Why this matters
The REPL bridge is the always-on side of remote control. It starts with environment registration, then a fresh session creation on first launch, then polling for work so claude.ai can hand it a live conversation. When work shows up, the bridge opens the ingress connection, moves messages through that connection, and keeps a reconnect path ready if the transport or environment drops out.
That is one lifecycle, not a pile of separate helper calls. When the bridge is resuming saved state, perpetual mode and the saved bridge pointer can let it reuse the old session instead of creating a new one. The bridge is trying to stay attached to the same conversation while the network, the server, or the process itself gets interrupted.
The bridge lifecycle, in plain English
The bridge does a few things in order:
- Register a bridge environment so the server knows where this local REPL session lives.
- Create a session on a fresh start.

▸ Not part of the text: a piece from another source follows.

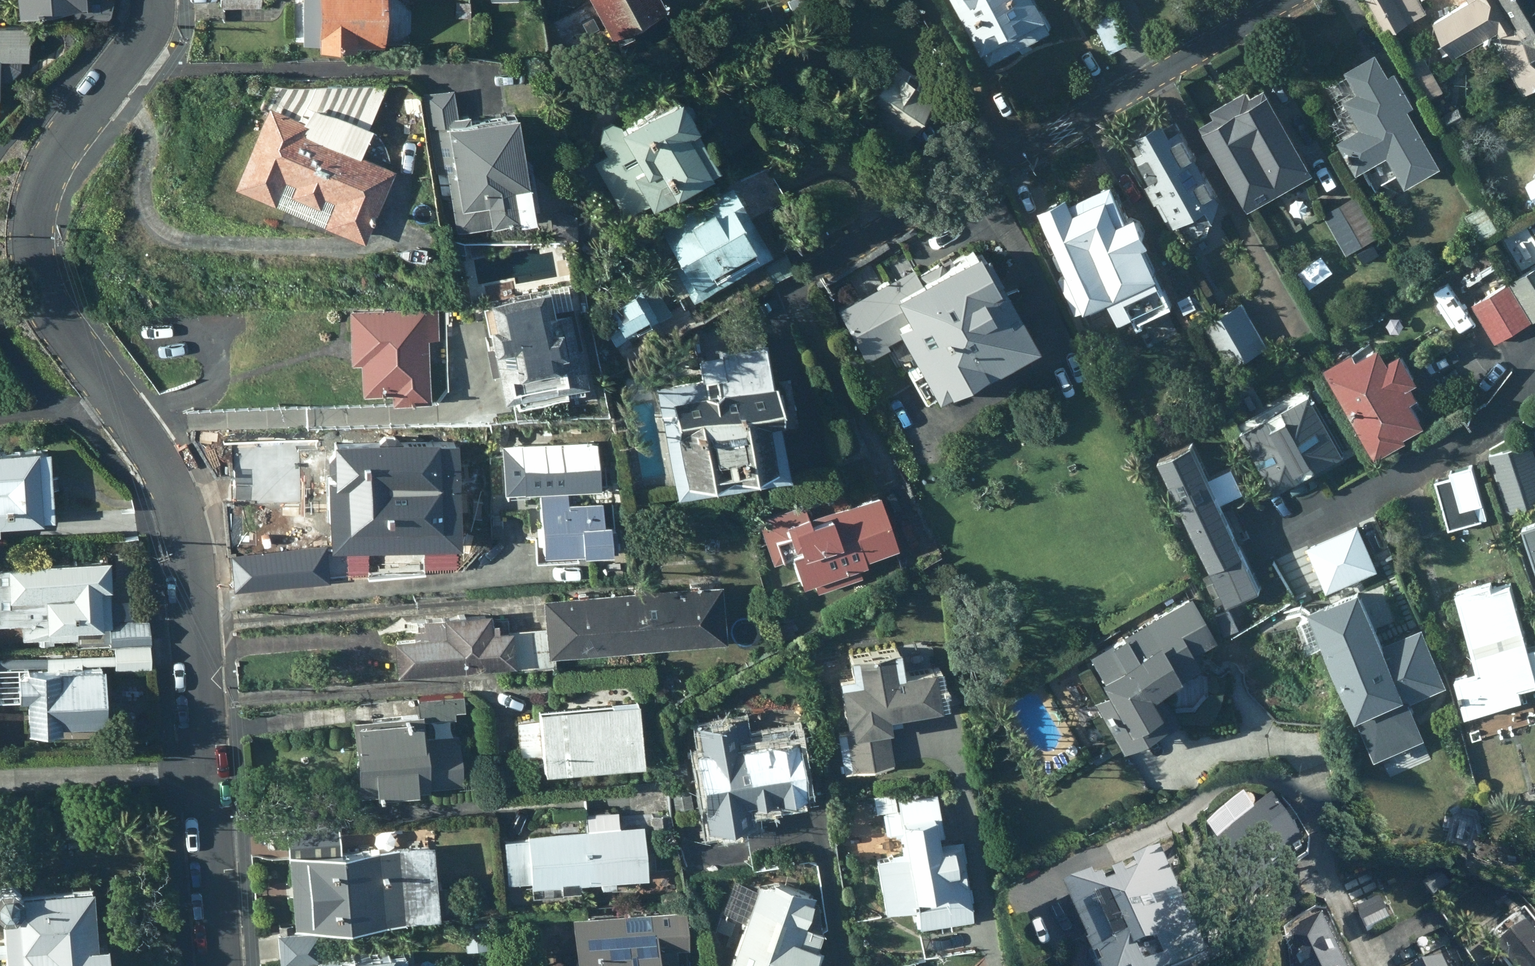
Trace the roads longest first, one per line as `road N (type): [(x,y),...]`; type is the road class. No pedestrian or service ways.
road 1 (residential): [(220,965),(189,537),(157,456),(53,312),(32,247),(48,174),(140,39),(151,0)]
road 2 (residential): [(806,272),(1292,0)]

If the bridge is resuming saved state, it can reuse the old session instead, but only when perpetual mode and the saved bridge pointer line up.

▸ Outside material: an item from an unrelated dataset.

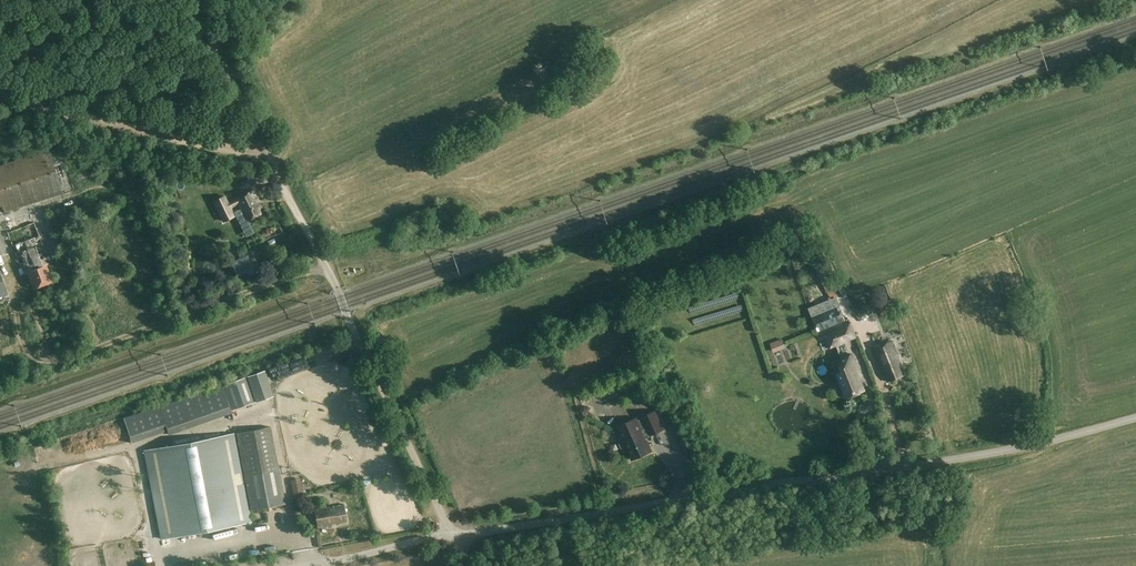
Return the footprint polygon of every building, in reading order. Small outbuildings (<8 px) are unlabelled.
[(2,208),(3,214),(64,194),(49,150),(0,166),(0,209),(2,208)] [(258,203),(253,192),(234,201),(239,212),(242,211),(248,222),(261,216),(258,211),(259,211),(256,204),(258,203)] [(7,234),(12,246),(16,244),(17,247),(19,252),(15,254),(21,269),(18,270),(20,275),(27,272),(33,289),(52,282),(46,266),(55,262),(52,255),(47,256),(34,223),(7,234)] [(71,254),(67,241),(60,243),(65,257),(71,254)] [(890,305),(880,308),(882,315),(885,313),(892,311),(890,305)] [(818,330),(843,321),(838,307),(813,316),(818,330)] [(830,348),(858,337),(851,321),(823,332),(830,348)] [(893,341),(875,348),(884,372),(885,372),(888,382),(905,375),(899,358),(900,358),(893,341)] [(310,356),(315,367),(334,359),(329,347),(310,356)] [(851,352),(840,357),(842,362),(838,364),(840,370),(835,373),(845,399),(851,397),(861,393),(861,392),(866,390),(860,375),(863,374),(854,352),(851,353),(851,352)] [(265,368),(247,375),(256,401),(275,394),(265,368)] [(231,410),(256,401),(247,375),(222,383),(231,410)] [(222,384),(159,406),(159,405),(124,417),(131,443),(167,430),(168,434),(231,412),(222,384)] [(632,459),(651,451),(644,436),(650,433),(650,435),(663,429),(655,411),(642,417),(642,418),(637,420),(636,418),(617,427),(622,438),(620,439),(619,443),(621,447),(624,449),(627,448),(632,459)] [(253,522),(251,510),(285,504),(279,471),(271,426),(144,451),(160,539),(253,522)] [(293,495),(303,493),(302,485),(291,486),(293,495)] [(345,506),(315,511),(318,528),(348,523),(345,506)] [(234,546),(213,551),(215,557),(235,552),(234,546)]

- Poll for work so the server can hand back a session ingress token when a remote user types.
- Open ingress and stream messages once that token arrives.

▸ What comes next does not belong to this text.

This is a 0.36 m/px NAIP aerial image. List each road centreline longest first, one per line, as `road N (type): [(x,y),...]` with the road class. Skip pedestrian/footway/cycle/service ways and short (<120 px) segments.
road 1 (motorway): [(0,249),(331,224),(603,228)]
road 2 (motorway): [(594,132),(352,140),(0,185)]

- Fall back to reconnecting state if the transport drops or the environment is reaped, then try again without losing the session if possible.
The state labels in replBridge.ts reflect that shape: ready before the
bridge is attached, connected when ingress is live, reconnecting while
it is trying to recover, and failed when it gives up.
What initBridgeCore() needs before it can start
initBridgeCore() is the bootstrap-free version of the bridge. It does not
read bootstrap/state or sessionStorage; the caller has to hand it the
context it needs up front.
At minimum, that context includes:
- where the worktree or repo lives (
dir,branch,gitRepoUrl) - the machine and bridge identity (
machineName,workerType) - the API and ingress URLs (
baseUrl,sessionIngressUrl) - a way to read the current access token (
getAccessToken) - functions for session creation and archival (
createSession,archiveSession) - the session title to use now, plus an optional refresher for reconnects
(
title,getCurrentTitle)
It can also accept message callbacks, permission callbacks, polling config, and the optional initial replay state. Those are bridge behavior details, not prerequisites for starting the lifecycle itself.
The source shapes behind the lifecycle
The handle, state, entry point, core params, and poll recovery constants are the parts that explain how the lifecycle fits together.
export type ReplBridgeHandle = {
bridgeSessionId: string
environmentId: string
sessionIngressUrl: string
writeMessages(messages: Message[]): void
writeSdkMessages(messages: SDKMessage[]): void
sendControlRequest(request: SDKControlRequest): void
sendControlResponse(response: SDKControlResponse): void
sendControlCancelRequest(requestId: string): void
sendResult(): void
teardown(): Promise<void>
}
export type BridgeState = 'ready' | 'connected' | 'reconnecting' | 'failed'
ReplBridgeHandle is the outward-facing object the caller keeps hold of.
It carries the session and environment IDs, exposes the ingress URL, and
lets the caller write messages or shut the bridge down cleanly.
export async function initBridgeCore(
params: BridgeCoreParams,
): Promise<BridgeCoreHandle | null> {
initBridgeCore() is the bootstrap-free entry point. Once the caller has
supplied the starting context, it can register the environment, create a
fresh session, or resume saved state before it enters the poll and ingress
loop.
export type BridgeCoreParams = {
dir: string
machineName: string
branch: string
gitRepoUrl: string | null
title: string
baseUrl: string
sessionIngressUrl: string
/**
* Opaque string sent as metadata.worker_type. Use BridgeWorkerType for
* the two CLI-originated values; daemon callers may send any string the
* backend recognizes (it's just a filter key on the web side).
*/
workerType: string
getAccessToken: () => string | undefined
This excerpt stays on the startup prerequisites: repo/worktree, identity,
URLs, worker type, and the access-token provider. The full BridgeCoreParams
surface also carries session creation, archival, and later callbacks, but
those sit beyond the narrow startup slice shown here.
const POLL_ERROR_INITIAL_DELAY_MS = 2_000
const POLL_ERROR_MAX_DELAY_MS = 60_000
const POLL_ERROR_GIVE_UP_MS = 15 * 60 * 1000
Those constants describe the recovery loop when polling starts failing. The bridge waits a little at first, backs off up to a minute, and only gives up after a very long window because the server is still the authority on when a session is really dead.